Consider the universality theorem of the uniform distribution. One way to formulate it is the following: Let $F:\mathbb{R}\rightarrow [0,1]$ be a right continuous, increasing function. Then, if $X\sim F$ (ie. $X$ is a random variable that has CDF $F$) then $F(X)\sim Uniform(0,1)$.
While I can prove it, I am confused about the concept of plugging $X$ (a random variable) into its CDF.
$X$ is a random variable, that is, X is a mapping from the sample space $S$ to $\mathbb{R}$ (considering 1-dimensional scenario). $X\sim F$ means $F(t)=P(X\le t)$ where "$X\le t$" is an event, "$X\le t$"$=\{s\in S: X(s)\le t\}$. The domain of $F$ is $\mathbb{R}$. How could we even imagine the concept of $F(X)$? $X$ is a function, coming from the space of functions, not the domain of $F$. And what would $F(X)$ even be, $P(X\le X)$? What event is "$X\le X$"? This is so weird and confusing.
$X$ is a function from $S$ to $\mathbb R$, $F$ is a function from $\mathbb R$ to $\mathbb R$, so $F(X)$ is just a composition of functions $F(X(s))$.

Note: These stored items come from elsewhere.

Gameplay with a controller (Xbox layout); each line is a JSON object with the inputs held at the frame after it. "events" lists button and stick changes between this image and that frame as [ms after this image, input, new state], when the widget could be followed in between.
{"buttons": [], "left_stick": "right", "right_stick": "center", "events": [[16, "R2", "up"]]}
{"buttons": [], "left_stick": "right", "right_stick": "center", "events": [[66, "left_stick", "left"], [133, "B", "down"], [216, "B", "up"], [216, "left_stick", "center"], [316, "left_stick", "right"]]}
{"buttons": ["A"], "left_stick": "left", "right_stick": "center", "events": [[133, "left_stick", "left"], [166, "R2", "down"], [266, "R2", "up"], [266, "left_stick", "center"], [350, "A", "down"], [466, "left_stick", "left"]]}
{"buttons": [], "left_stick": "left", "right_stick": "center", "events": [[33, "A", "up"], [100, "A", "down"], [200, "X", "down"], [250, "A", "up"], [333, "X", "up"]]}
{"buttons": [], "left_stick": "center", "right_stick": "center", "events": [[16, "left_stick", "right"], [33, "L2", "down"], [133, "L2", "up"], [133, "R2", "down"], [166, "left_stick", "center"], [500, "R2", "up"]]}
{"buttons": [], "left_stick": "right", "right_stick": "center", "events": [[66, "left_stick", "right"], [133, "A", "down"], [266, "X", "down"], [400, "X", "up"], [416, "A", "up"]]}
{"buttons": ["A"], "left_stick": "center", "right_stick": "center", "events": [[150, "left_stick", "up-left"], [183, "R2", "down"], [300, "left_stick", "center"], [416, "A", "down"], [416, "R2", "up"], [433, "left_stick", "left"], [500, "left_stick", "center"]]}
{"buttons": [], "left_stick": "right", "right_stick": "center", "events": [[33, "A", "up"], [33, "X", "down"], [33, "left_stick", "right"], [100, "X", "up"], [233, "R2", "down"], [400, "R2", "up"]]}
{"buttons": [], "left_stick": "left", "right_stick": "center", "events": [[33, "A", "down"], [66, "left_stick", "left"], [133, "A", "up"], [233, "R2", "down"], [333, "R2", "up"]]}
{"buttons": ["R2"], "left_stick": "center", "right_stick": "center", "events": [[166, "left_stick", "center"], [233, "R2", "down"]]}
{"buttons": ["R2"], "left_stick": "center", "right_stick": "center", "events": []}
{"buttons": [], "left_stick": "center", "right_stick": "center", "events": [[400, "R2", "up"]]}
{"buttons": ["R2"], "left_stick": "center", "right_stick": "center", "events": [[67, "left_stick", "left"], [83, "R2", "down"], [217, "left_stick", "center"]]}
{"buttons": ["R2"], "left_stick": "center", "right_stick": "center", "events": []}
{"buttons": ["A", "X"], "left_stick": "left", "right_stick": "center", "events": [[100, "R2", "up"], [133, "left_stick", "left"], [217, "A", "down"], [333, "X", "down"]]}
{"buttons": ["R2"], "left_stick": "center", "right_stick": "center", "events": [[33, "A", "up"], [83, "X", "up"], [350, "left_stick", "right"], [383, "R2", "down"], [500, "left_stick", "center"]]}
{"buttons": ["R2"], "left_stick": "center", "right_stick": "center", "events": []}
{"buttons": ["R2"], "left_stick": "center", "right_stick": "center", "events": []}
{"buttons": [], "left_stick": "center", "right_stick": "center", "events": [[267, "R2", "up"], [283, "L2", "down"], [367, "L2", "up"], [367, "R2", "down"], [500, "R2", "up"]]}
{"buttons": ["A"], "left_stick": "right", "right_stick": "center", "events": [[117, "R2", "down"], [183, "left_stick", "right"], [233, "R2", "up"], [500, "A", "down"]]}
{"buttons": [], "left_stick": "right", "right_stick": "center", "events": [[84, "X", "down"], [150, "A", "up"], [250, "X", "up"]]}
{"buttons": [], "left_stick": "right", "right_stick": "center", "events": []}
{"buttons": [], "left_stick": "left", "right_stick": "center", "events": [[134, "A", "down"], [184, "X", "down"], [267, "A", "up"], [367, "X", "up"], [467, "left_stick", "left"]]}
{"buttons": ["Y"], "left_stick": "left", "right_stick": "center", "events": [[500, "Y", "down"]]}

For example, let $X$ be an exponential random variable with unit mean. Then $F(t)=1-e^{-t}$ for $t\geq 0$. And $F(X)=1-e^{-X}$.
More concrete, for each $s\in S$, $X(s)\in\mathbb R$ is a real number, so $$ F(X(s)) = \mathbb P\{s'\in S~:~X(s')\leq X(s)\} $$ The event $\{X\leq X\}=S$ is not appeared here.